**PROBLEM STATEMENT:** Reproduce the records without their pictures, keeping every word as it is.

DATA FOR THE TASK below:

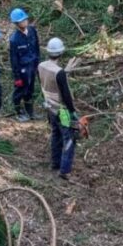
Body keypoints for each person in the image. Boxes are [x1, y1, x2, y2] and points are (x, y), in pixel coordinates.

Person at [38, 36, 79, 180]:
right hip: (62, 112)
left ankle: (55, 163)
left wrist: (65, 72)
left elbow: (49, 83)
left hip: (50, 108)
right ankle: (64, 170)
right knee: (69, 138)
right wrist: (73, 112)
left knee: (56, 134)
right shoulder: (59, 73)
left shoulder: (41, 66)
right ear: (61, 53)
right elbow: (66, 95)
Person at [8, 7, 40, 122]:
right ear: (17, 24)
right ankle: (18, 112)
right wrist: (17, 76)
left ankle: (30, 111)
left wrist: (37, 63)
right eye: (22, 21)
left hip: (32, 66)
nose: (25, 22)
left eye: (25, 19)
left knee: (30, 90)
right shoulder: (14, 39)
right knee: (20, 91)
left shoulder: (32, 31)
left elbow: (36, 48)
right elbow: (14, 59)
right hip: (22, 70)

End of DATA FOR THE TASK.

**TASK SOLUTION:**
Body keypoints for each person in the image. Boxes are [x1, y1, x2, y2] and points are (x, y), in pixel coordinates.

Person at [38, 36, 79, 180]:
right hip: (62, 112)
left ankle: (55, 163)
left wrist: (65, 72)
left elbow: (49, 83)
left hip: (50, 108)
right ankle: (64, 170)
right knee: (69, 138)
right wrist: (73, 112)
left knee: (56, 134)
right shoulder: (59, 73)
left shoulder: (41, 66)
right ear: (61, 53)
right elbow: (66, 95)
Person at [8, 7, 40, 122]:
right ear: (17, 24)
right ankle: (18, 112)
right wrist: (17, 76)
left ankle: (30, 111)
left wrist: (37, 63)
right eye: (22, 21)
left hip: (32, 66)
nose: (25, 22)
left eye: (25, 19)
left knee: (30, 90)
right shoulder: (14, 39)
right knee: (20, 91)
left shoulder: (32, 31)
left elbow: (36, 48)
right elbow: (14, 59)
right hip: (22, 70)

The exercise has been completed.